Four Premier League-era players and Joe Kinnear’s family part of brain injury legal action | Football

Four players from the Premier League era and the family of Joe Kinnear are part of a legal action against football authorities over game-related brain injuries, which returns to the Crown Court on Wednesday.

They are part of a group of 35 former players who claim the Football Association, the English Football League, the Football Association of Wales and Ifab, football’s governing body, were negligent in failing to take reasonable steps to protect them from permanent injury , caused by repeated brain and subcerebral strokes.

Before the latest hearing, which is a routine case management conference before a potential future trial, the players’ attorneys provided more than 8,000 pages of medical records and documents related to the case.

Six plaintiffs died during the trial, including Kinnear last month. Lawyers for the players say the players are living or have lived with irreversible neurological damage, including early-onset dementia, chronic traumatic encephalopathy, post-concussion syndrome, epilepsy, Parkinson’s disease and motor neurone disease.

Speaking ahead of the hearing, the players’ lawyer Richard Boardman of Rylands Garth accused the game’s authorities of seeking to delay legal proceedings.

“Today’s hearing is the latest milestone in our campaign to seek justice for those who have not been protected by football’s governing bodies from brain injury,” he said. “The sheer scale of the problem is illustrated by the fact that we have submitted more than 8,000 pages of medical records and legal documents for the first 17 football claimants alone. The defendants are making remarkable efforts to delay the proceedings and are already in violation of court protocols for disclosing documents.

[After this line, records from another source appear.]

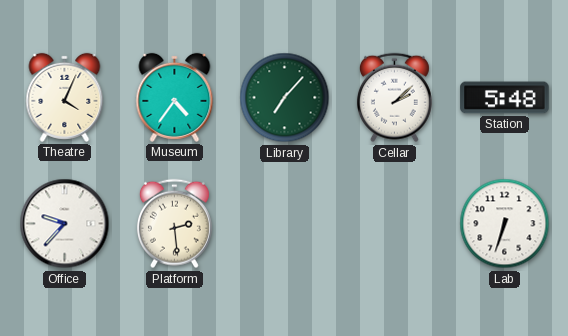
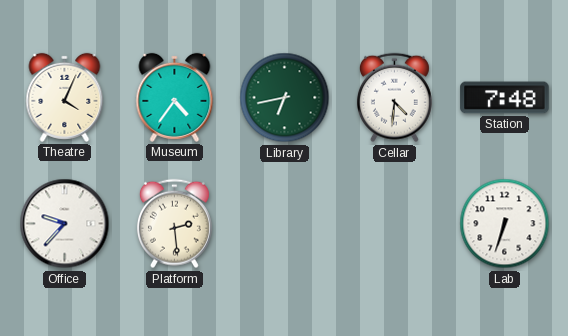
Library: 7:07 -> 6:43
Cellar: 2:08 -> 4:31
Station: 5:48 -> 7:48
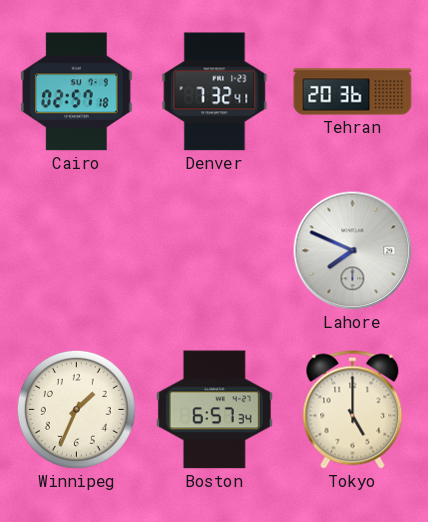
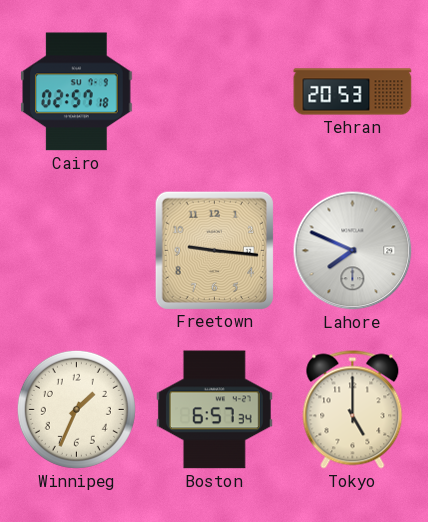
Denver: 7:32 -> none
Tehran: 20:36 -> 20:53
Freetown: none -> 9:16
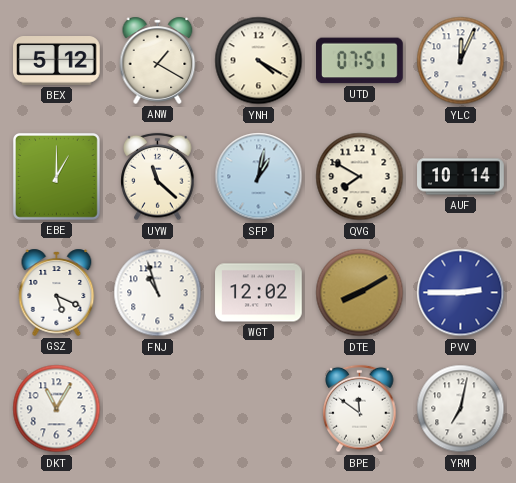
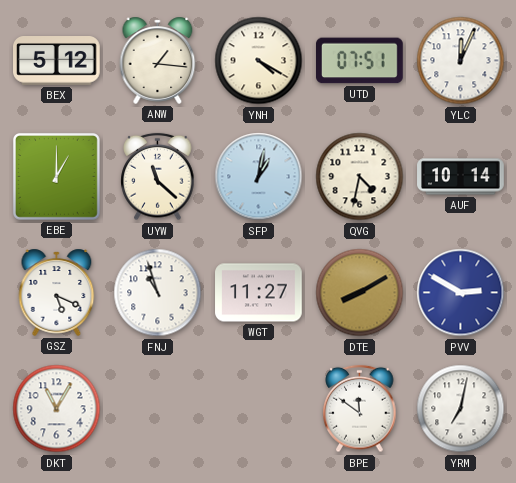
ANW: 1:20 -> 1:16
QVG: 7:50 -> 4:32
WGT: 12:02 -> 11:27
PVV: 2:45 -> 2:50
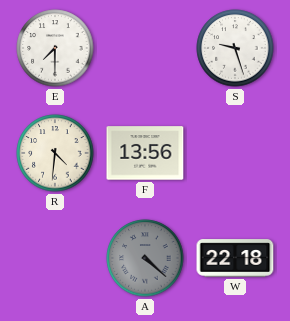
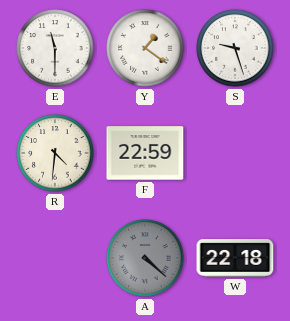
E: 7:30 -> 11:30
Y: none -> 1:21
F: 13:56 -> 22:59
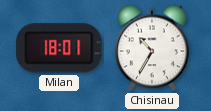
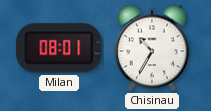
Milan: 18:01 -> 08:01
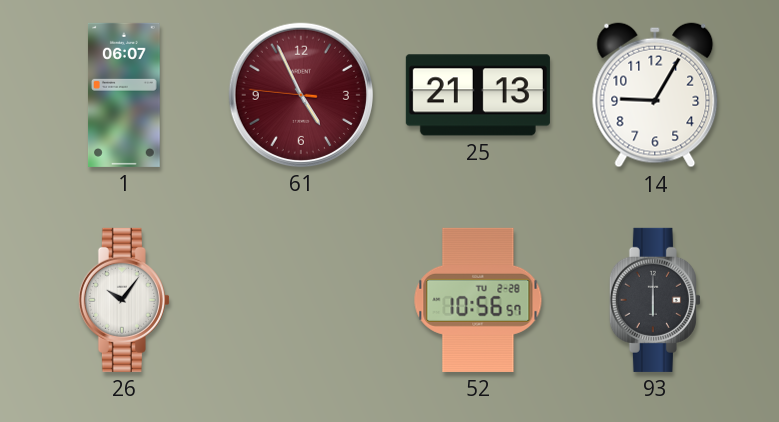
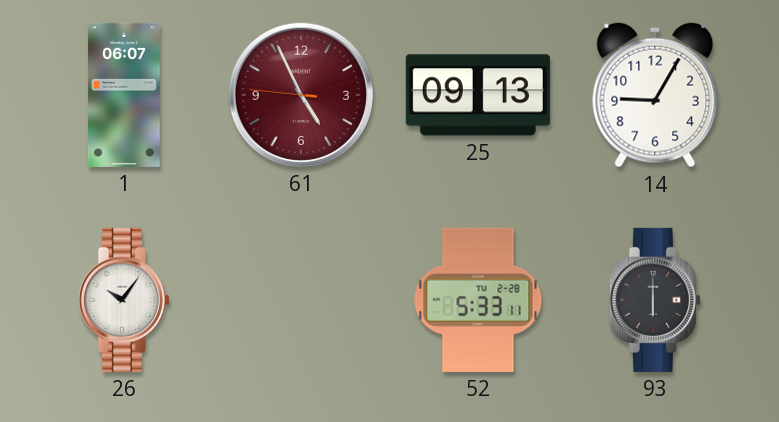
25: 21:13 -> 09:13
52: 10:56 -> 5:33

An FA spokesman said: “We are unable to comment on ongoing legal proceedings. We continue to play a leading role in reviewing and improving the safety of our game. This includes investing in and supporting multiple projects to achieve a better understanding of the field through objective, robust and in-depth research. We have already taken many proactive steps to review and address potential risk factors that may be associated with football while ongoing research continues in this area, including liaising with international governing bodies.

The EFL, FAW and Ifab have been approached for comment.

The next brain injury hearing will be held on May 20, when rugby union and rugby league cases will be heard together for the first time.